What you are asked to do
Single out the lines of the material that contain "regularly" and copy them.

***** Stored data *****

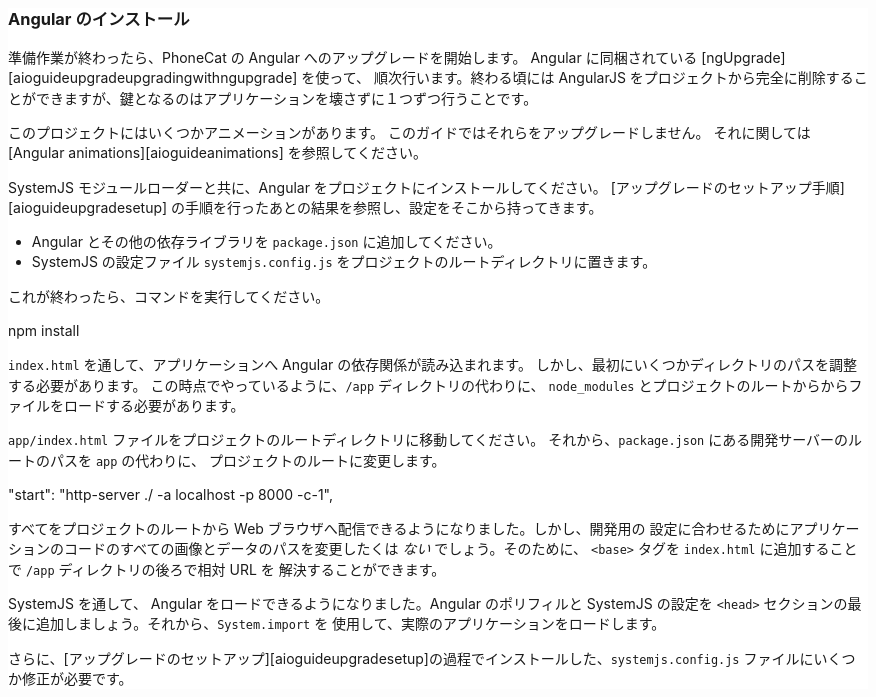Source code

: ### Angular のインストール

準備作業が終わったら、PhoneCat の Angular へのアップグレードを開始します。
Angular に同梱されている [ngUpgrade][aioguideupgradeupgradingwithngupgrade] を使って、
順次行います。終わる頃には AngularJS をプロジェクトから完全に削除することができますが、鍵となるのはアプリケーションを壊さずに１つずつ行うことです。

<div class="alert is-important">

このプロジェクトにはいくつかアニメーションがあります。
このガイドではそれらをアップグレードしません。
それに関しては [Angular animations][aioguideanimations] を参照してください。

</div>

SystemJS モジュールローダーと共に、Angular をプロジェクトにインストールしてください。
[アップグレードのセットアップ手順][aioguideupgradesetup] の手順を行ったあとの結果を参照し、設定をそこから持ってきます。

- Angular とその他の依存ライブラリを `package.json` に追加してください。
- SystemJS の設定ファイル `systemjs.config.js` をプロジェクトのルートディレクトリに置きます。

これが終わったら、コマンドを実行してください。

<code-example language="shell">

npm install

</code-example>

`index.html` を通して、アプリケーションへ Angular の依存関係が読み込まれます。
しかし、最初にいくつかディレクトリのパスを調整する必要があります。
この時点でやっているように、`/app` ディレクトリの代わりに、
`node_modules` とプロジェクトのルートからからファイルをロードする必要があります。

`app/index.html` ファイルをプロジェクトのルートディレクトリに移動してください。
それから、`package.json` にある開発サーバーのルートのパスを `app` の代わりに、
プロジェクトのルートに変更します。

<code-example language="json">

"start": "http-server ./ -a localhost -p 8000 -c-1",

</code-example>

すべてをプロジェクトのルートから Web ブラウザへ配信できるようになりました。しかし、開発用の
設定に合わせるためにアプリケーションのコードのすべての画像とデータのパスを変更したくは _ない_ でしょう。そのために、
`<base>` タグを `index.html` に追加することで `/app` ディレクトリの後ろで相対 URL を
解決することができます。

<code-example path="upgrade-phonecat-2-hybrid/index.html" region="base" header="index.html"></code-example>

SystemJS を通して、 Angular をロードできるようになりました。Angular のポリフィルと
SystemJS の設定を `<head>` セクションの最後に追加しましょう。それから、`System.import` を
使用して、実際のアプリケーションをロードします。

<code-example path="upgrade-phonecat-2-hybrid/index.html" region="angular" header="index.html"></code-example>

さらに、[アップグレードのセットアップ][aioguideupgradesetup]の過程でインストールした、`systemjs.config.js` ファイルにいくつか修正が必要です。
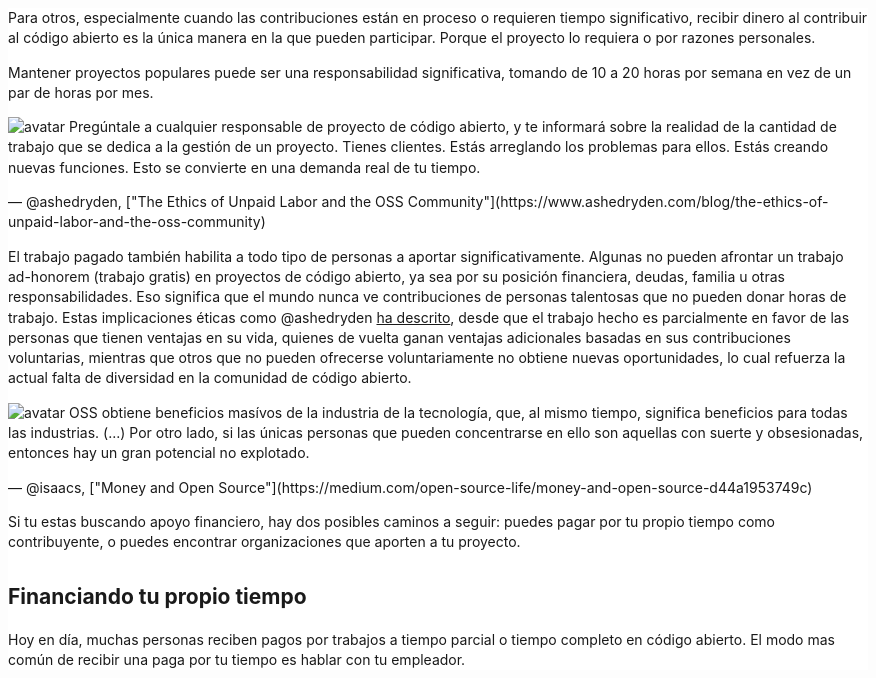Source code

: Para otros, especialmente cuando las contribuciones est&aacute;n en proceso o
requieren tiempo significativo, recibir dinero al contribuir al c&oacute;digo
abierto es la &uacute;nica manera en la que pueden participar. Porque el
proyecto lo requiera o por razones personales.

Mantener proyectos populares puede ser una responsabilidad significativa,
tomando de 10 a 20 horas por semana en vez de un par de horas por mes.

<aside markdown="1" class="pquote">
  <img src="https://avatars.githubusercontent.com/ashedryden?s=180" class="pquote-avatar" alt="avatar">
  Preg&uacute;ntale a cualquier responsable de proyecto de c&oacute;digo abierto, y te informar&aacute; sobre la realidad de la cantidad de trabajo que se dedica a la gesti&oacute;n de un proyecto. Tienes clientes. Est&aacute;s arreglando los problemas para ellos. Est&aacute;s creando nuevas funciones. Esto se convierte en una demanda real de tu tiempo.
  <p markdown="1" class="pquote-credit">
— @ashedryden, ["The Ethics of Unpaid Labor and the OSS Community"](https://www.ashedryden.com/blog/the-ethics-of-unpaid-labor-and-the-oss-community)
  </p>
</aside>

El trabajo pagado tambi&eacute;n habilita a todo tipo de personas a aportar
significativamente. Algunas no pueden afrontar un trabajo ad-honorem (trabajo
gratis) en proyectos de c&oacute;digo abierto, ya sea por su posici&oacute;n
financiera, deudas, familia u otras responsabilidades. Eso significa que el
mundo nunca ve contribuciones de personas talentosas que no pueden donar horas
de trabajo. Estas implicaciones &eacute;ticas como @ashedryden
[ha descrito](https://www.ashedryden.com/blog/the-ethics-of-unpaid-labor-and-the-oss-community),
desde que el trabajo hecho es parcialmente en favor de las personas que tienen
ventajas en su vida, quienes de vuelta ganan ventajas adicionales basadas en sus
contribuciones voluntarias, mientras que otros que no pueden ofrecerse
voluntariamente no obtiene nuevas oportunidades, lo cual refuerza la actual
falta de diversidad en la comunidad de c&oacute;digo abierto.

<aside markdown="1" class="pquote">
  <img src="https://avatars.githubusercontent.com/isaacs?s=180" class="pquote-avatar" alt="avatar">
   OSS obtiene beneficios mas&iacute;vos de la industria de la tecnolog&iacute;a, que, al mismo tiempo, significa beneficios para todas las industrias. (...) Por otro lado, si las &uacute;nicas personas que pueden concentrarse en ello son aquellas con suerte y obsesionadas, entonces hay un gran potencial no explotado.
  <p markdown="1" class="pquote-credit">
— @isaacs, ["Money and Open Source"](https://medium.com/open-source-life/money-and-open-source-d44a1953749c)
  </p>
</aside>

Si tu estas buscando apoyo financiero, hay dos posibles caminos a seguir: puedes
pagar por tu propio tiempo como contribuyente, o puedes encontrar organizaciones
que aporten a tu proyecto.

## Financiando tu propio tiempo

Hoy en d&iacute;a, muchas personas reciben pagos por trabajos a tiempo parcial o
tiempo completo en c&oacute;digo abierto. El modo mas com&uacute;n de recibir
una paga por tu tiempo es hablar con tu empleador.
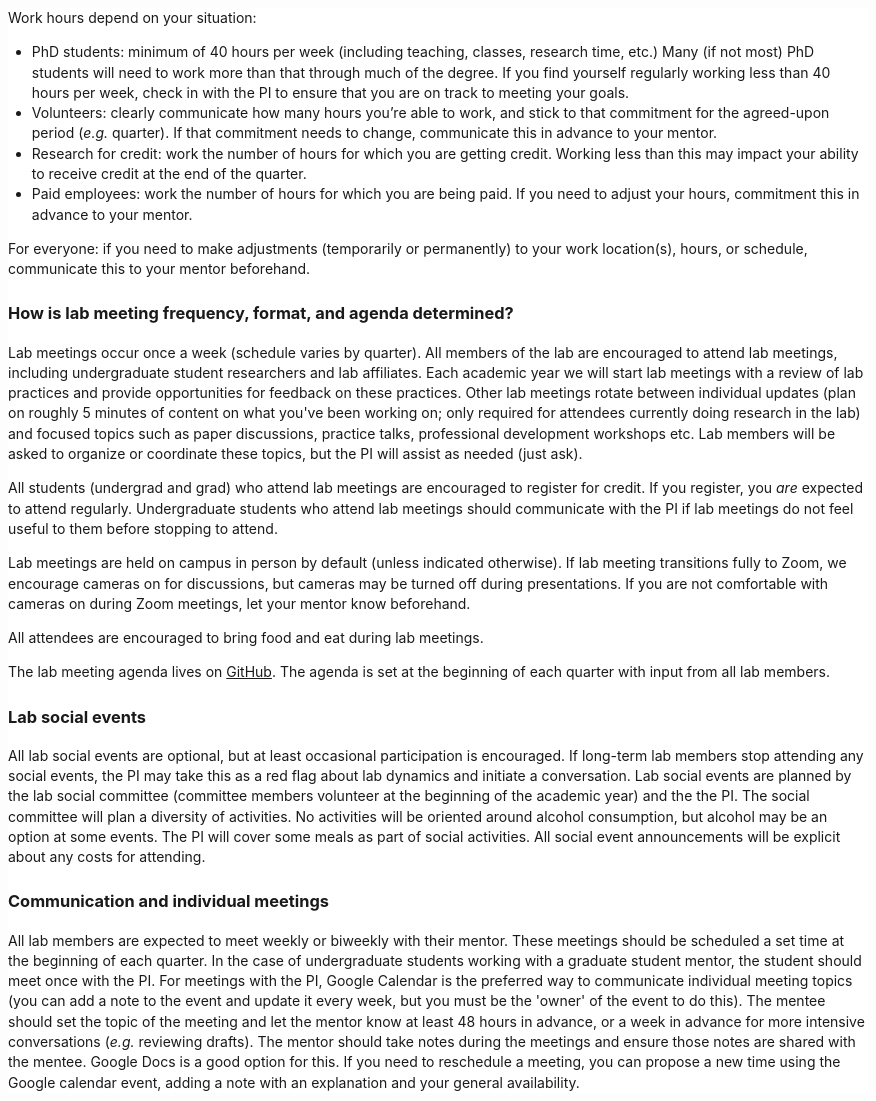 Work hours depend on your situation:
- PhD students: minimum of 40 hours per week (including teaching, classes, research time, etc.) Many (if not most) PhD students will need to work more than that through much of the degree. If you find yourself regularly working less than 40 hours per week, check in with the PI to ensure that you are on track to meeting your goals.
- Volunteers: clearly communicate how many hours you’re able to work, and stick to that commitment for the agreed-upon period (*e.g.* quarter). If that commitment needs to change, communicate this in advance to your mentor. 
- Research for credit: work the number of hours for which you are getting credit. Working less than this may impact your ability to receive credit at the end of the quarter.
- Paid employees: work the number of hours for which you are being paid. If you need to adjust your hours, commitment this in advance to your mentor.

For everyone: if you need to make adjustments (temporarily or permanently) to your work location(s), hours, or schedule, communicate this to your mentor beforehand. 

### How is lab meeting frequency, format, and agenda determined?
Lab meetings occur once a week (schedule varies by quarter). All members of the lab are encouraged to attend lab meetings, including undergraduate student researchers and lab affiliates. Each academic year we will start lab meetings with a review of lab practices and provide opportunities for feedback on these practices. Other lab meetings rotate between individual updates (plan on roughly 5 minutes of content on what you've been working on; only required for attendees currently doing research in the lab) and focused topics such as paper discussions, practice talks, professional development workshops etc. Lab members will be asked to organize or coordinate these topics, but the PI will assist as needed (just ask). 

All students (undergrad and grad) who attend lab meetings are encouraged to register for credit. If you register, you _are_ expected to attend regularly. Undergraduate students who attend lab meetings should communicate with the PI if lab meetings do not feel useful to them before stopping to attend.

Lab meetings are held on campus in person by default (unless indicated otherwise). If lab meeting transitions fully to Zoom, we encourage cameras on for discussions, but cameras may be turned off during presentations. If you are not comfortable with cameras on during Zoom meetings, let your mentor know beforehand.

All attendees are encouraged to bring food and eat during lab meetings. 

The lab meeting agenda lives on [GitHub](lab_meetings.md). The agenda is set at the beginning of each quarter with input from all lab members. 

### Lab social events
All lab social events are optional, but at least occasional participation is encouraged. If long-term lab members stop attending any social events, the PI may take this as a red flag about lab dynamics and initiate a conversation. Lab social events are planned by the lab social committee (committee members volunteer at the beginning of the academic year) and the the PI. The social committee will plan a diversity of activities. No activities will be oriented around alcohol consumption, but alcohol may be an option at some events. The PI will cover some meals as part of social activities. All social event announcements will be explicit about any costs for attending. 

### Communication and individual meetings 
All lab members are expected to meet weekly or biweekly with their mentor. These meetings should be scheduled a set time at the beginning of each quarter. In the case of undergraduate students working with a graduate student mentor, the student should meet once with the PI. 
For meetings with the PI, Google Calendar is the preferred way to communicate individual meeting topics (you can add a note to the event and update it every week, but you must be the 'owner' of the event to do this).
The mentee should set the topic of the meeting and let the mentor know at least 48 hours in advance, or a week in advance for more intensive conversations (*e.g.* reviewing drafts). The mentor should take notes during the meetings and ensure those notes are shared with the mentee. Google Docs is a good option for this. 
If you need to reschedule a meeting, you can propose a new time using the Google calendar event, adding a note with an explanation and your general availability. 
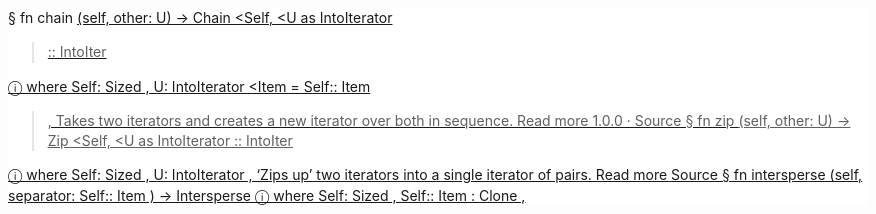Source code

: §
fn
chain
<U>(self, other: U) ->
Chain
<Self, <U as
IntoIterator
>::
IntoIter
>
ⓘ
where
    Self:
Sized
,
    U:
IntoIterator
<Item = Self::
Item
>,
Takes two iterators and creates a new iterator over both in sequence.
Read more
1.0.0
·
Source
§
fn
zip
<U>(self, other: U) ->
Zip
<Self, <U as
IntoIterator
>::
IntoIter
>
ⓘ
where
    Self:
Sized
,
    U:
IntoIterator
,
‘Zips up’ two iterators into a single iterator of pairs.
Read more
Source
§
fn
intersperse
(self, separator: Self::
Item
) ->
Intersperse
<Self>
ⓘ
where
    Self:
Sized
,
    Self::
Item
:
Clone
,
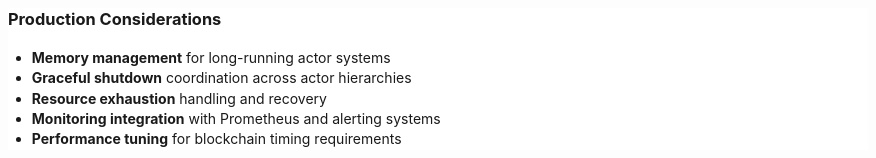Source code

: ### **Production Considerations**
- **Memory management** for long-running actor systems
- **Graceful shutdown** coordination across actor hierarchies  
- **Resource exhaustion** handling and recovery
- **Monitoring integration** with Prometheus and alerting systems
- **Performance tuning** for blockchain timing requirements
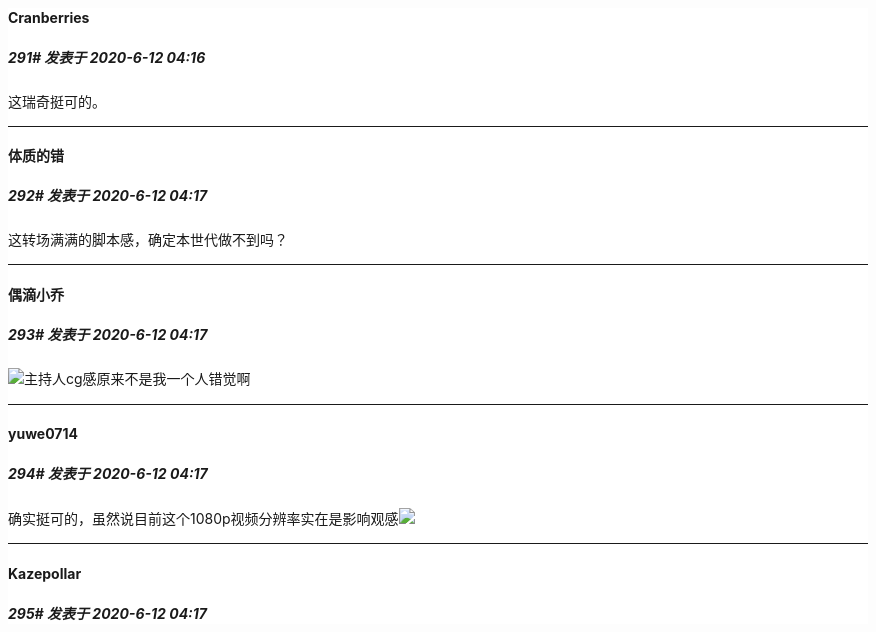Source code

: ####  Cranberries  
##### 291#       发表于 2020-6-12 04:16




这瑞奇挺可的。







-----

####  体质的错  
##### 292#       发表于 2020-6-12 04:17




这转场满满的脚本感，确定本世代做不到吗？







-----

####  偶滴小乔  
##### 293#       发表于 2020-6-12 04:17



<img src="https://static.saraba1st.com/image/smiley/face2017/037.png" referrerpolicy="no-referrer">主持人cg感原来不是我一个人错觉啊







-----

####  yuwe0714  
##### 294#       发表于 2020-6-12 04:17




确实挺可的，虽然说目前这个1080p视频分辨率实在是影响观感<img src="https://static.saraba1st.com/image/smiley/face2017/037.png" referrerpolicy="no-referrer">







-----

####  Kazepollar  
##### 295#       发表于 2020-6-12 04:17


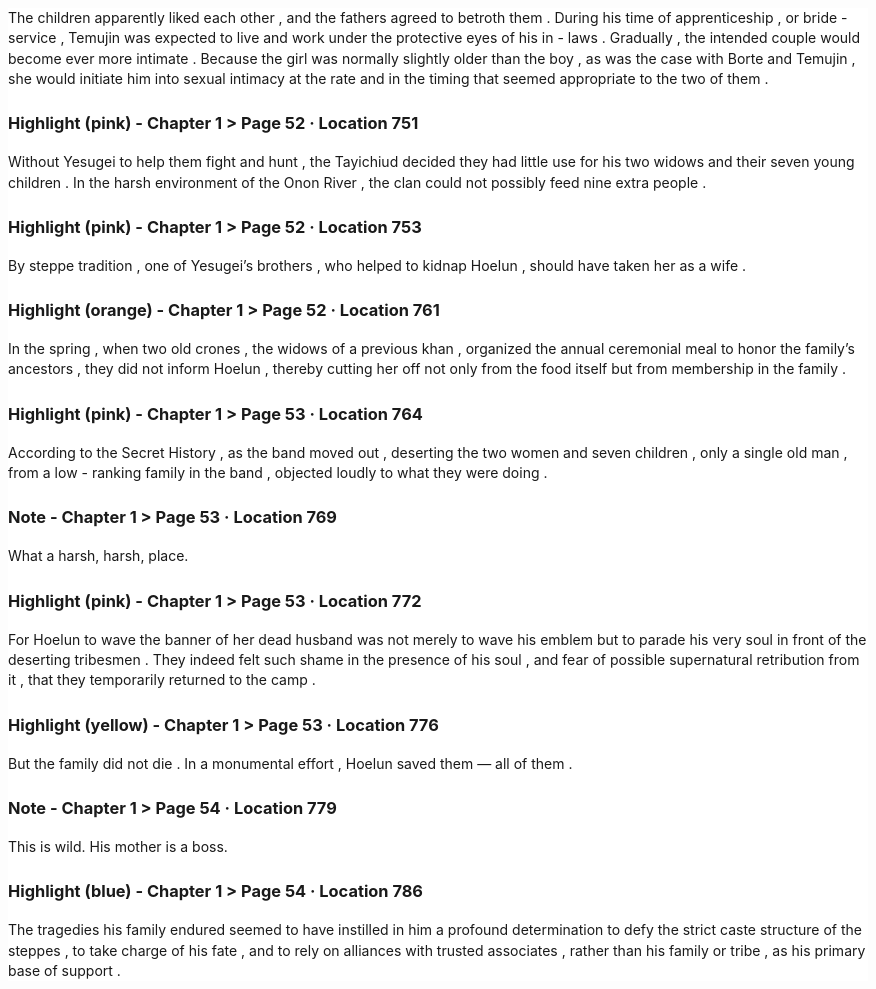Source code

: The children apparently liked each other , and the fathers agreed to betroth them . During his time of apprenticeship , or bride - service , Temujin was expected to live and work under the protective eyes of his in - laws . Gradually , the intended couple would become ever more intimate . Because the girl was normally slightly older than the boy , as was the case with Borte and Temujin , she would initiate him into sexual intimacy at the rate and in the timing that seemed appropriate to the two of them .

### Highlight (pink) - Chapter 1 > Page 52 · Location 751

Without Yesugei to help them fight and hunt , the Tayichiud decided they had little use for his two widows and their seven young children . In the harsh environment of the Onon River , the clan could not possibly feed nine extra people .

### Highlight (pink) - Chapter 1 > Page 52 · Location 753

By steppe tradition , one of Yesugei’s brothers , who helped to kidnap Hoelun , should have taken her as a wife .

### Highlight (orange) - Chapter 1 > Page 52 · Location 761

In the spring , when two old crones , the widows of a previous khan , organized the annual ceremonial meal to honor the family’s ancestors , they did not inform Hoelun , thereby cutting her off not only from the food itself but from membership in the family .

### Highlight (pink) - Chapter 1 > Page 53 · Location 764

According to the Secret History , as the band moved out , deserting the two women and seven children , only a single old man , from a low - ranking family in the band , objected loudly to what they were doing .

### Note - Chapter 1 > Page 53 · Location 769

What a harsh, harsh, place.

### Highlight (pink) - Chapter 1 > Page 53 · Location 772

For Hoelun to wave the banner of her dead husband was not merely to wave his emblem but to parade his very soul in front of the deserting tribesmen . They indeed felt such shame in the presence of his soul , and fear of possible supernatural retribution from it , that they temporarily returned to the camp .

### Highlight (yellow) - Chapter 1 > Page 53 · Location 776

But the family did not die . In a monumental effort , Hoelun saved them — all of them .

### Note - Chapter 1 > Page 54 · Location 779

This is wild. His mother is a boss.

### Highlight (blue) - Chapter 1 > Page 54 · Location 786

The tragedies his family endured seemed to have instilled in him a profound determination to defy the strict caste structure of the steppes , to take charge of his fate , and to rely on alliances with trusted associates , rather than his family or tribe , as his primary base of support .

*****

Task solution
- PhD students: minimum of 40 hours per week (including teaching, classes, research time, etc.) Many (if not most) PhD students will need to work more than that through much of the degree. If you find yourself regularly working less than 40 hours per week, check in with the PI to ensure that you are on track to meeting your goals.
All students (undergrad and grad) who attend lab meetings are encouraged to register for credit. If you register, you _are_ expected to attend regularly. Undergraduate students who attend lab meetings should communicate with the PI if lab meetings do not feel useful to them before stopping to attend.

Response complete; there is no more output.